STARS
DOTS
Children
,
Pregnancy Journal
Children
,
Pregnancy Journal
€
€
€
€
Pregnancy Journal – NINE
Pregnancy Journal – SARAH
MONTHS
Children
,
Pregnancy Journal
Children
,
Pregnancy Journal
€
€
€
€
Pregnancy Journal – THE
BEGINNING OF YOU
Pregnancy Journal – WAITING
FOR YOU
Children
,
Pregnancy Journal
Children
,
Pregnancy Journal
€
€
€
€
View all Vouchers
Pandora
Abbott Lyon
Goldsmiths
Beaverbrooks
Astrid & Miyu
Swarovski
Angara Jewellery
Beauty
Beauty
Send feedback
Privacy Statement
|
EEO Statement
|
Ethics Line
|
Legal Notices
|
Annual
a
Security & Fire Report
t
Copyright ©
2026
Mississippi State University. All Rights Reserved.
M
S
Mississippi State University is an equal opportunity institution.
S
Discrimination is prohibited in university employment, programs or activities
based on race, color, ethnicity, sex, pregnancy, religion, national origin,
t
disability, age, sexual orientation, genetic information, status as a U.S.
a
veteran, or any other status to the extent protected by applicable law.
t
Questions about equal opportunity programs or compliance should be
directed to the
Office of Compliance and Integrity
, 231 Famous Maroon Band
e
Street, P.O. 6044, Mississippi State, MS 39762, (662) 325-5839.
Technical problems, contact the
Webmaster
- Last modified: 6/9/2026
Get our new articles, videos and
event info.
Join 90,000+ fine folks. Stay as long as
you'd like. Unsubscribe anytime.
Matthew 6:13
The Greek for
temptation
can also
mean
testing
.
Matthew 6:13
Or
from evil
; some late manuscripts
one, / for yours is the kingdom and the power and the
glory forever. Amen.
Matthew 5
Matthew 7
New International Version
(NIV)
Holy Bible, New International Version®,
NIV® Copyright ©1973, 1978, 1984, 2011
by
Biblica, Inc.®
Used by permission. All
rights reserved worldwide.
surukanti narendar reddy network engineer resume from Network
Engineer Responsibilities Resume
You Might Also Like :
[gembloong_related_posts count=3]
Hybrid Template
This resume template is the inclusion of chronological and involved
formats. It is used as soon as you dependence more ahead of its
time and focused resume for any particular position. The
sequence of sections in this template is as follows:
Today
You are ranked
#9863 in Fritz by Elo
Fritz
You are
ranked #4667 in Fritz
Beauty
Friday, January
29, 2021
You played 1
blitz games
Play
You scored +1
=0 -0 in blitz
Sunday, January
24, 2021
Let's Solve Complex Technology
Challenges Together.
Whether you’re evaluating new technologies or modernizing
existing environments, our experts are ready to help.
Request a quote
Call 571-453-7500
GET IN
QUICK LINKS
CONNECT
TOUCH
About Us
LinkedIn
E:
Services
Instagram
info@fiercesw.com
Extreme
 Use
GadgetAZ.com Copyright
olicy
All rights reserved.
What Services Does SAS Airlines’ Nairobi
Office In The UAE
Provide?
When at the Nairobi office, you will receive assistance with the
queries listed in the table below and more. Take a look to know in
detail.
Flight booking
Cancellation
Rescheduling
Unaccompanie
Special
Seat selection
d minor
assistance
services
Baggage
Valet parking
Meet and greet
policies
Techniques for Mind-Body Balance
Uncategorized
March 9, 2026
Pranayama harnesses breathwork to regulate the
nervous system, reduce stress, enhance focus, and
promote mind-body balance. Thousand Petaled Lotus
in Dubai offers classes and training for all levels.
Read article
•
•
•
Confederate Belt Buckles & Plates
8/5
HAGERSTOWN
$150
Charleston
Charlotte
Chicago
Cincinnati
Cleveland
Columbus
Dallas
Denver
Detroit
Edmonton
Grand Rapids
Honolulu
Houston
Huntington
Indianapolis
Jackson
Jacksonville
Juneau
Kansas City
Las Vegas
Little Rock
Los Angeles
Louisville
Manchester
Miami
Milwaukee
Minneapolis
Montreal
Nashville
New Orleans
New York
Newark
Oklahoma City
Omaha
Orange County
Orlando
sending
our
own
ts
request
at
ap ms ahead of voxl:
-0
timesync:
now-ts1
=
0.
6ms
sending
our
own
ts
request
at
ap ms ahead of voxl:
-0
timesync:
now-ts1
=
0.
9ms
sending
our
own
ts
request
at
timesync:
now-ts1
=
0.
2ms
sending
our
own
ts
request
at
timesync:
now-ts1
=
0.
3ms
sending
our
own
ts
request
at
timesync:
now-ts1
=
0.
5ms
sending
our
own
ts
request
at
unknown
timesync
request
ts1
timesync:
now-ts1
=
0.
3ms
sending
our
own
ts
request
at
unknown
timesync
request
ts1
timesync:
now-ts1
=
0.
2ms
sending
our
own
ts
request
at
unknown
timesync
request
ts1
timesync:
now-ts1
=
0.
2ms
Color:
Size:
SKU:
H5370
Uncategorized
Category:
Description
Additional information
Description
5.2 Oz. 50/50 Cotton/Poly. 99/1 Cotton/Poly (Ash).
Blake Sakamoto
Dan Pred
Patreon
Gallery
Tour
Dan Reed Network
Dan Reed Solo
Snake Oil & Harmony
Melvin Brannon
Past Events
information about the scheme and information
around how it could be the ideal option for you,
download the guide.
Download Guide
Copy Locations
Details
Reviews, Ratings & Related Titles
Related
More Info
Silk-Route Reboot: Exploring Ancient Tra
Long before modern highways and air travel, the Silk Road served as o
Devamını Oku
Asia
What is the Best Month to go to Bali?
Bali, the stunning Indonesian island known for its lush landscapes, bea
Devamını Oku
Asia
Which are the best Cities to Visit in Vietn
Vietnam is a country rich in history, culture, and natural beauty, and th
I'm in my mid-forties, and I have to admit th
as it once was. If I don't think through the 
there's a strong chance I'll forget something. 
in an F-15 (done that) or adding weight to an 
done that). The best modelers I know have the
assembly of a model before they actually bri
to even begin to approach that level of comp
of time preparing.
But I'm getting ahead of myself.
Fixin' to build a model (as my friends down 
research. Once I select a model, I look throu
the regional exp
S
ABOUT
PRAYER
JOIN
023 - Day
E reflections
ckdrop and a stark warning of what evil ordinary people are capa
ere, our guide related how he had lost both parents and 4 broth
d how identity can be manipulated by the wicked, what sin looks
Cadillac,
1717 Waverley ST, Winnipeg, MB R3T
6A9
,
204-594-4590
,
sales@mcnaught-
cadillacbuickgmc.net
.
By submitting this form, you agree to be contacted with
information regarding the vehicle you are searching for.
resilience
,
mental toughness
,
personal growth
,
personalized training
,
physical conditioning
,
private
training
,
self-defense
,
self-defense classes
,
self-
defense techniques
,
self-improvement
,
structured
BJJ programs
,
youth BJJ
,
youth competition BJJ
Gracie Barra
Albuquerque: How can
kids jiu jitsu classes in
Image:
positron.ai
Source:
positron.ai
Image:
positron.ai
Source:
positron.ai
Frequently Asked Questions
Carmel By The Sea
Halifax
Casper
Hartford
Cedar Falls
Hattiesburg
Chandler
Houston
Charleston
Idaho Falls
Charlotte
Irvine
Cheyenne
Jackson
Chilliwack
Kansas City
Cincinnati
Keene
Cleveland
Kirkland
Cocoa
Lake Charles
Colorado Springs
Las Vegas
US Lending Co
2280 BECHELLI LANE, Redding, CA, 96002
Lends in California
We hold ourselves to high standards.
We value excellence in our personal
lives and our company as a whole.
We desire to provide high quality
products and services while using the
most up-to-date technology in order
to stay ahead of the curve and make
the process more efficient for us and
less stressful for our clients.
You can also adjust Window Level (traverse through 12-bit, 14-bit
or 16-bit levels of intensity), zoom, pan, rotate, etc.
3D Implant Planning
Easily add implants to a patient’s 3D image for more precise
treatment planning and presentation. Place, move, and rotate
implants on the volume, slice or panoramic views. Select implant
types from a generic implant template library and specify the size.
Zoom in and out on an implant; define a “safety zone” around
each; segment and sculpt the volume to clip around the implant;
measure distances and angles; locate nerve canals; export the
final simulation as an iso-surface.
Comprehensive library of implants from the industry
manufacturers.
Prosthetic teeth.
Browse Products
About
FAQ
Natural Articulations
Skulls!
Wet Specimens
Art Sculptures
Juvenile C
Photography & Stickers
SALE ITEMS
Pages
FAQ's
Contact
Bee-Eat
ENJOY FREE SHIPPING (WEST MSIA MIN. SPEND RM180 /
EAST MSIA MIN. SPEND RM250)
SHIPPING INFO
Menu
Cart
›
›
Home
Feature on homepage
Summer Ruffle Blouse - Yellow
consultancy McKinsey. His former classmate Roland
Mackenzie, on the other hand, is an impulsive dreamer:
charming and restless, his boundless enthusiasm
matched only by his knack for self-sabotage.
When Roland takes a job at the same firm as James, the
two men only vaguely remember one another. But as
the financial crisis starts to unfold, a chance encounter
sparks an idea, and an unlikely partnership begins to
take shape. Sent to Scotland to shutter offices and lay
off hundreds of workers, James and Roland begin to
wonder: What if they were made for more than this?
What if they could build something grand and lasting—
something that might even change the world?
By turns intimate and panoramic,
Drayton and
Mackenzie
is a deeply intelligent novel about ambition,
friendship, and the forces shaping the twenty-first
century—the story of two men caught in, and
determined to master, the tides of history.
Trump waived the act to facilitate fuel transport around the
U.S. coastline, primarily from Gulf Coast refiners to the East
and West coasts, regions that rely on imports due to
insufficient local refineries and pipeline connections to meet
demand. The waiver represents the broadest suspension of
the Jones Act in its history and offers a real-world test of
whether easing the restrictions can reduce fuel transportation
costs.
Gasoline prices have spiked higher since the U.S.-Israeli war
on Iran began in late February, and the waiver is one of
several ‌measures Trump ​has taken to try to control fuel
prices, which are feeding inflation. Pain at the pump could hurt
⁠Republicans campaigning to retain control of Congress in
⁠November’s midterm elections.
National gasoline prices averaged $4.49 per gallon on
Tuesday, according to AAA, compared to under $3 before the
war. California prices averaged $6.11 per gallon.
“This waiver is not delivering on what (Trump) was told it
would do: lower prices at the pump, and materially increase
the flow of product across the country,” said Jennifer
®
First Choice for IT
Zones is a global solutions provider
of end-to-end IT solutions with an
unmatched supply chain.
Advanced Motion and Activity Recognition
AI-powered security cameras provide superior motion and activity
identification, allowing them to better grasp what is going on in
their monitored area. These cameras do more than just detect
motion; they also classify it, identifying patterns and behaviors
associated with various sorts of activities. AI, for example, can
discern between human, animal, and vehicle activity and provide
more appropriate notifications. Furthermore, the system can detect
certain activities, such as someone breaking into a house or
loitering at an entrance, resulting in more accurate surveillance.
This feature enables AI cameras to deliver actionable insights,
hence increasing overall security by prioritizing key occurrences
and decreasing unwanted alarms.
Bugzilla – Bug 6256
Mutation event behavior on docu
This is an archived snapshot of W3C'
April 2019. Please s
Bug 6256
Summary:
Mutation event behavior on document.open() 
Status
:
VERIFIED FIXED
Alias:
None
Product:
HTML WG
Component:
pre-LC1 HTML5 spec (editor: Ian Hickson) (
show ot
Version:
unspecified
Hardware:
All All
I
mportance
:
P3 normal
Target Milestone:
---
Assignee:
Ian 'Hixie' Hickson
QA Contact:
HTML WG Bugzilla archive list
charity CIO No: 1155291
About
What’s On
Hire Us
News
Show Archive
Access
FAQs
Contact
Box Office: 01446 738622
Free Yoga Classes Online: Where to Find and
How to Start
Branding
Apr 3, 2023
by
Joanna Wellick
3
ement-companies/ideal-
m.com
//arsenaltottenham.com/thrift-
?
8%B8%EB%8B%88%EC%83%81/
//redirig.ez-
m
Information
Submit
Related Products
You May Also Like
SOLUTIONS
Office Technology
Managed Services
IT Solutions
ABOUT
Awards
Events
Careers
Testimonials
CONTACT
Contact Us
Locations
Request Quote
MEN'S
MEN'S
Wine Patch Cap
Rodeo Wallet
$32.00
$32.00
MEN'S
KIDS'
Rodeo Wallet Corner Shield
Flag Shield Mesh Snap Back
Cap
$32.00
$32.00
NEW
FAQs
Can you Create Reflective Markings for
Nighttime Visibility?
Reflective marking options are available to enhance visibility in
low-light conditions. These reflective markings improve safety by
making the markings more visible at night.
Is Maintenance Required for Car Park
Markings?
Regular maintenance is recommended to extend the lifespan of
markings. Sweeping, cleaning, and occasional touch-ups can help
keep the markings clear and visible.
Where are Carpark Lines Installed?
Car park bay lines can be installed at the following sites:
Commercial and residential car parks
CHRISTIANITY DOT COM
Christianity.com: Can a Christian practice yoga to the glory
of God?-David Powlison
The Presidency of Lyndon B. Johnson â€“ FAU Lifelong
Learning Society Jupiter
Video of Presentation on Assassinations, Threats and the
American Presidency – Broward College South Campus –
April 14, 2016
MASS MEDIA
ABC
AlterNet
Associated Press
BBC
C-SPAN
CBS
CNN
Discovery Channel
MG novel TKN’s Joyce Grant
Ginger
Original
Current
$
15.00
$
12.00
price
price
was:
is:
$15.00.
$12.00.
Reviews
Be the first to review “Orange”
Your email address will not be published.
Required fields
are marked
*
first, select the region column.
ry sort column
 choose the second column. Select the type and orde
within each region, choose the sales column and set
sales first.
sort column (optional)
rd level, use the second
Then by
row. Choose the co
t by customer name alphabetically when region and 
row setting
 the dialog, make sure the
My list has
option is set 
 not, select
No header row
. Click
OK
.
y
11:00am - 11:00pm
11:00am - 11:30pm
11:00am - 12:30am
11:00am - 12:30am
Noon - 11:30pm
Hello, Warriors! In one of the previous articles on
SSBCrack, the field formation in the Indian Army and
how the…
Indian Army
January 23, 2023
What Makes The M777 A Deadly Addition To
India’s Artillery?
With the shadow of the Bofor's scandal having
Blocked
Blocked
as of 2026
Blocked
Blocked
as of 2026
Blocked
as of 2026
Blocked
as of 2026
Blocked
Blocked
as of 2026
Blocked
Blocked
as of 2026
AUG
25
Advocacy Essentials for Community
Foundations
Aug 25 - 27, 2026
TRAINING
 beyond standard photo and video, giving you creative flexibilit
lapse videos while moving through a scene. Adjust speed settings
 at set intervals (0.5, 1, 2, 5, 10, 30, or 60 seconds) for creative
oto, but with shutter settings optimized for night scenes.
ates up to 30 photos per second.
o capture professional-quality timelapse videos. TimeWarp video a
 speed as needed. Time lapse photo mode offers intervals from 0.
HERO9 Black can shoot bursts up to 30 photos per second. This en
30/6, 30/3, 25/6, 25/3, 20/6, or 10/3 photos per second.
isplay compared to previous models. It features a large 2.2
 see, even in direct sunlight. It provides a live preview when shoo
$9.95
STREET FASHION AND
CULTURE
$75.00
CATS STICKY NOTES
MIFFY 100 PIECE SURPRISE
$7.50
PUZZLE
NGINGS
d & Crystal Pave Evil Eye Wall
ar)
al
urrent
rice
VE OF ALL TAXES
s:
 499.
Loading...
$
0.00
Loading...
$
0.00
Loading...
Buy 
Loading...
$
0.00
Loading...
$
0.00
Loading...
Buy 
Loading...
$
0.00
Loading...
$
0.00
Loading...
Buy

- - - - -

(The task): Reproduce exactly the lines of the records above from the one with "Cancellation" to the one with "promote mind-body balance.", both included, and leave out everything else.

(Result for this task):
Cancellation
Rescheduling
Unaccompanie
Special
Seat selection
d minor
assistance
services
Baggage
Valet parking
Meet and greet
policies
Techniques for Mind-Body Balance
Uncategorized
March 9, 2026
Pranayama harnesses breathwork to regulate the
nervous system, reduce stress, enhance focus, and
promote mind-body balance. Thousand Petaled Lotus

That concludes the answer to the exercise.